> _Problems to solve_
a. Please translate this sentence from the excerpt on MIP and constraint solvers into Spanish: "For example if we already used 4 colors the best we are able to achieve is at least 4."
b. Shorten the paragraph beginning "This means if we have another open node" in the excerpt on MIP and constraint solvers, keeping its main facts.
Excerpt: Begin
You can see that we need fewer steps and have a better relaxation.

**I was even more "stupid" before part:**
I thought: "Ah the solver should minimize the `max_color`

so of course it is an integer in the end and I don't have to tell the solver that it is integer because the colors are binary so the max color is an integer." Now I didn't think evil enough. In the log you can see that the best possible solution in the discrete part the solver think he might be able to reach is also integer. This is the case because we told him. If we don't it might be 3.8 in the end when we found a 4.0 solution already and the solver tries really hard to reach 3.8 but fails and then tries 3.81 or something until it tested everything. The solver doesn't know that it has to be an integer in the end so it tries as hard as possible to get to an even lower objective.

## Difference MIP and constraint solver

I get asked sometimes what the difference between linear programming and the constraint solver are. First of all linear programming uses real number instead of discrete values.

What is the difference between MIP and a constraint solver might be more interesting. If all values are discrete so IP (without mixed) we can solve the problem with a constraint solver if we can use a MILP approach (added here linear for clarity). The constraint solver might have some rather specialized constraint types like `all_different!`

, `!=`

. The biggest difference is that the constraint solver doesn't know anything about real values whereas the MIP solver solves the real valued problem first and try to fix the rest later.
That means one has to be more careful when modelling the problem.

## Optimize function in constraint solver

Hope you don't mind that this post with be quite long...

At the moment we are just looking for a feasible solution and then stop. Yes we still need to implement a way to get all solutions. Sometimes we want to optimize regarding some function i.e in graph coloring this is the coloring with the lowest number of colors similar as we did it with MIP.

We of course want to support all kind of different optimization functions.
In this post only `minimize(max(color_variables))`

but later all linear functions and maybe even more, not sure yet.

What do we need to achieve this? We can create a tree like structure as the tree I showed you in the MIP section and compute every time what the best objective is when going further down this path. For example if we already used 4 colors the best we are able to achieve is at least 4.

This means if we have another open node where we have a better objective of maybe 3 we want to check that first and if we found a solution (every variable is set) we have to check whether we have an option where we can improve our objective. If there is none => we found the/a optimal solution.

The only thing we can do at the moment in our tree like structure is to go up in the tree to a node we haven't visited yet and then go down a new path but we currently can't go up the tree to a node and then go down from there a path that we already done but didn't finish. This is the case because we don't save what we did in each step besides enough information to revert this step (`reverse_pruning`

=> go up the tree).
Excerpt: End
Information: Begin
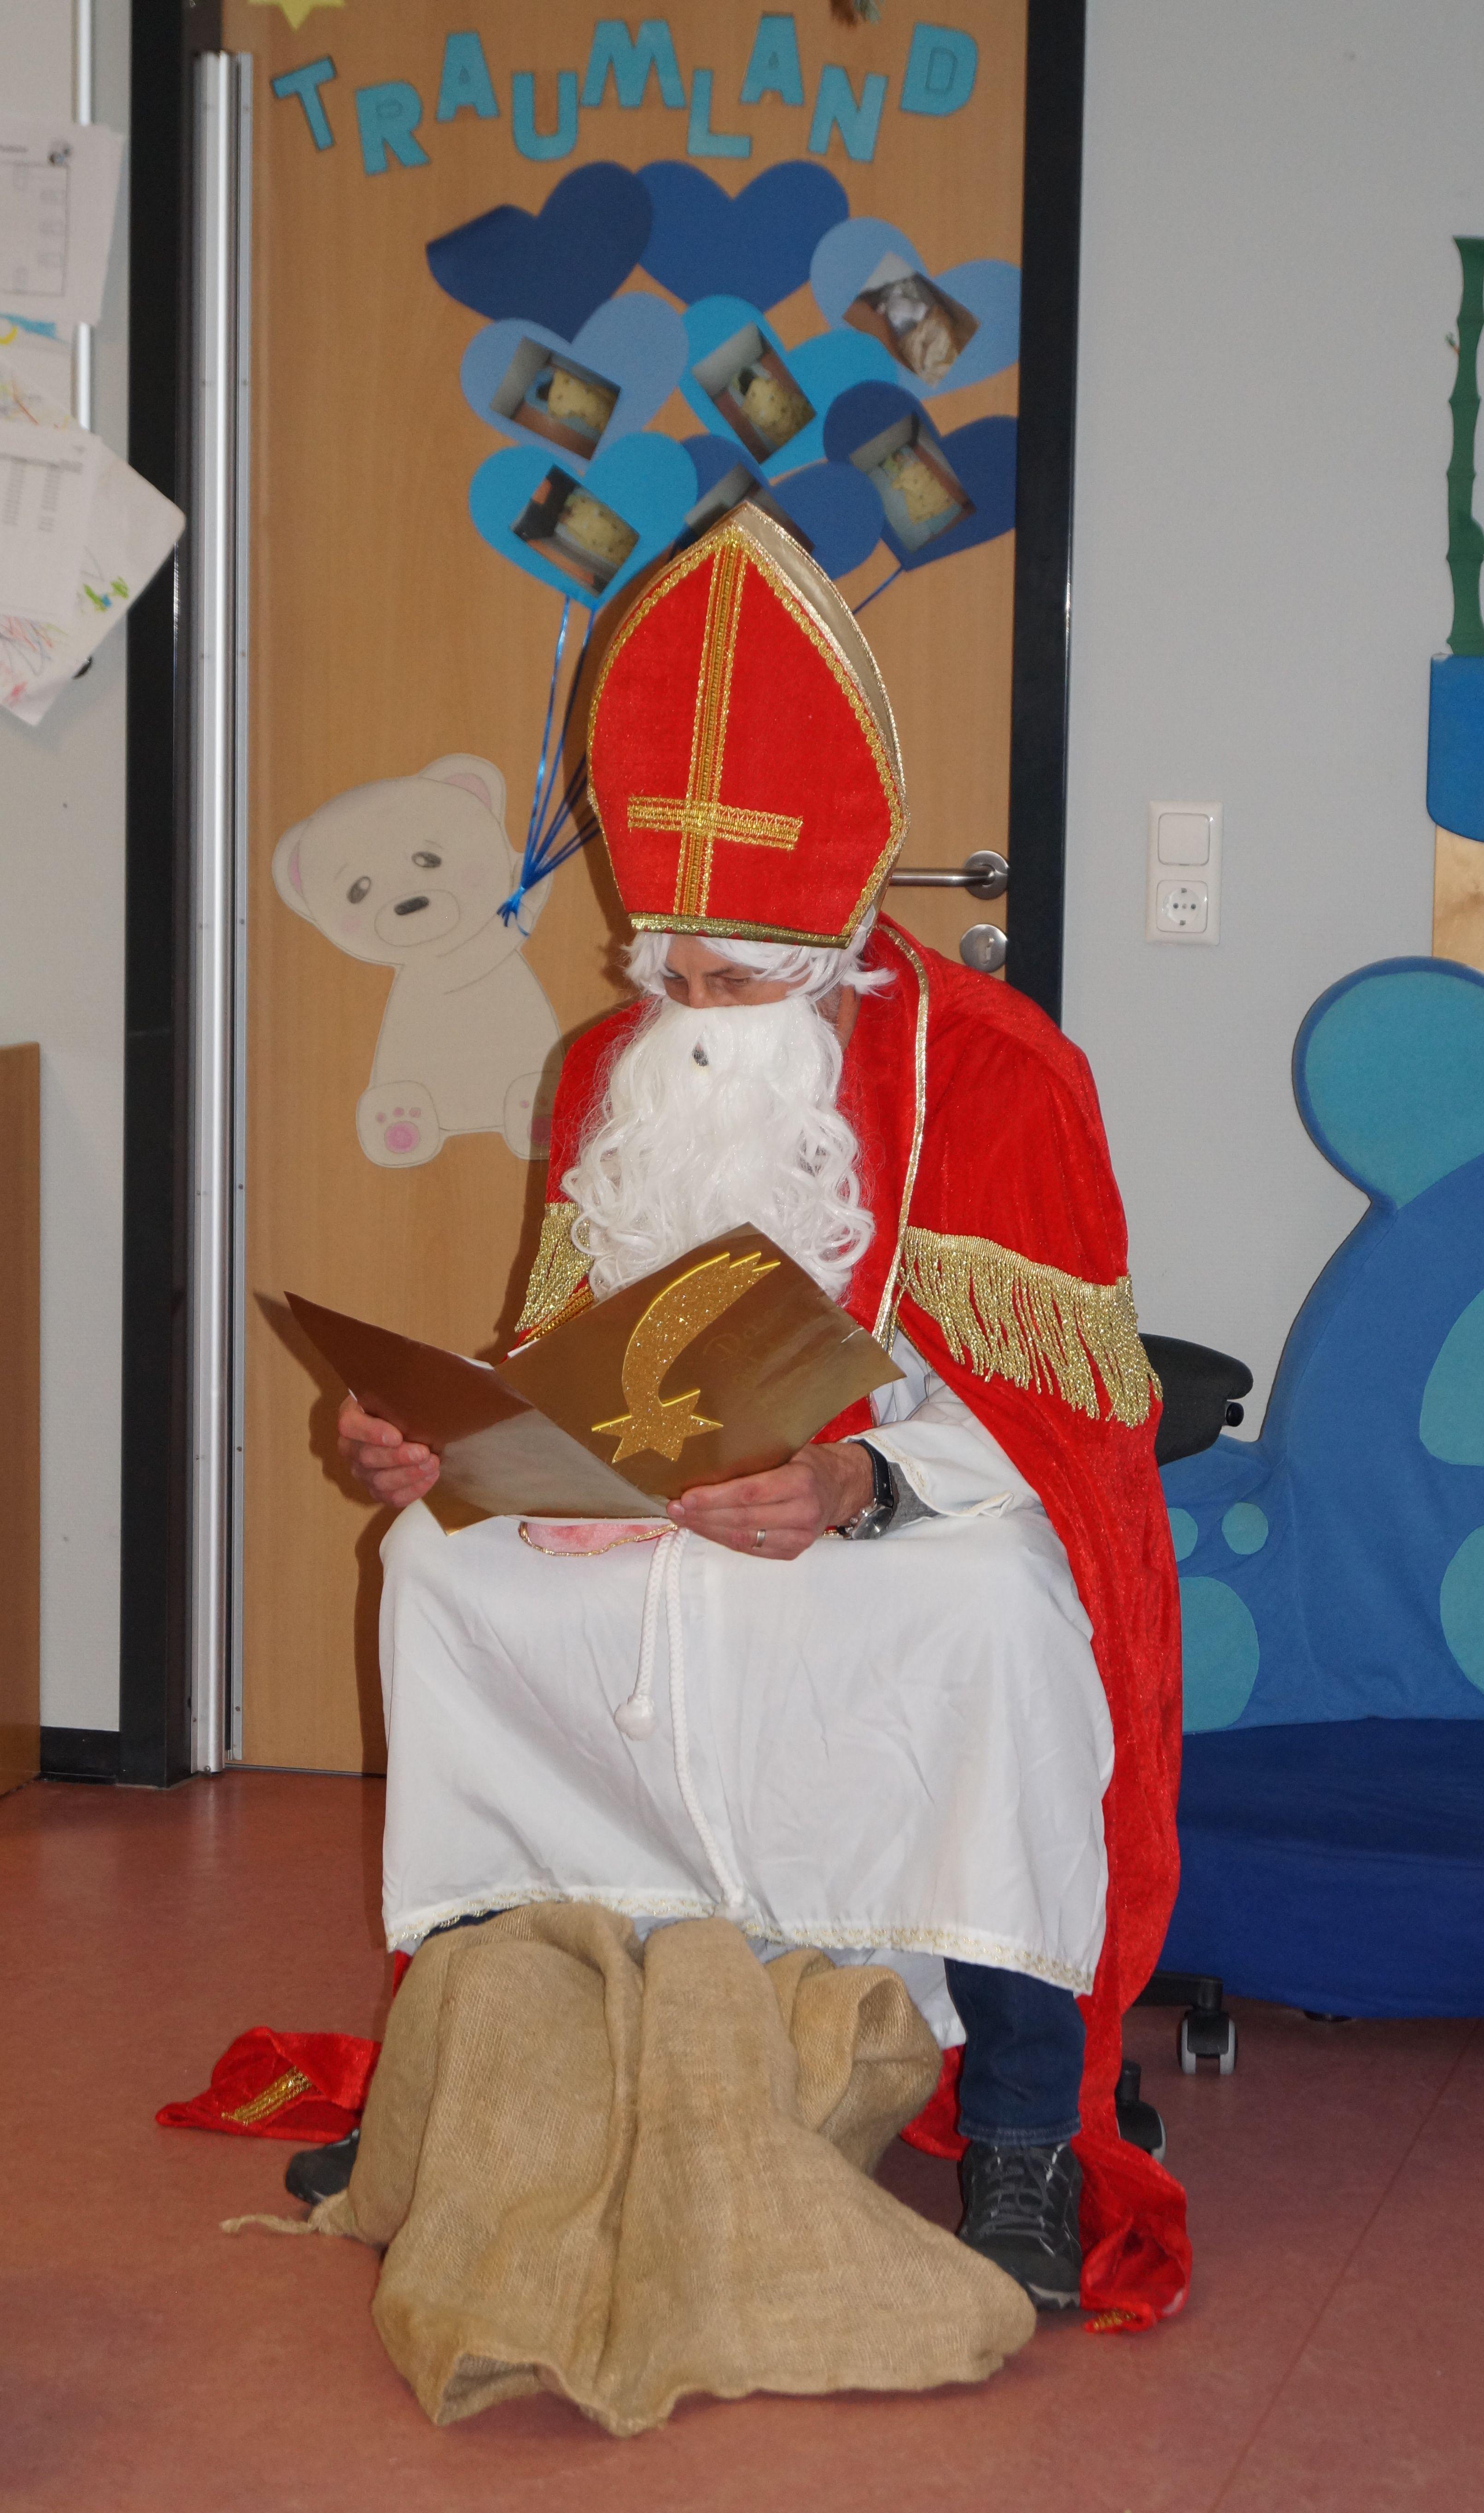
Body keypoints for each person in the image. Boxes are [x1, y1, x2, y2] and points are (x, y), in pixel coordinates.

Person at [302, 507, 1187, 2321]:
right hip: (648, 1513)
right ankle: (489, 2067)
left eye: (739, 979)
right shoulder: (608, 1070)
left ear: (840, 937)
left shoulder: (999, 1074)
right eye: (671, 972)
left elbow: (1072, 1432)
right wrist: (439, 1446)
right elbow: (566, 1353)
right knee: (441, 1573)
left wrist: (856, 1480)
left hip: (912, 1518)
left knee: (997, 1631)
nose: (694, 1012)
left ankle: (1023, 2120)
Information: End
> _Solutions in order_
a. Por ejemplo, si ya usamos 4 colores, lo mejor que podemos lograr es al menos 4.

b. If another open node offers a better objective, such as 3, check it first. Once a solution is found (every variable set), check whether any option could still improve the objective. If none can, the solution is optimal.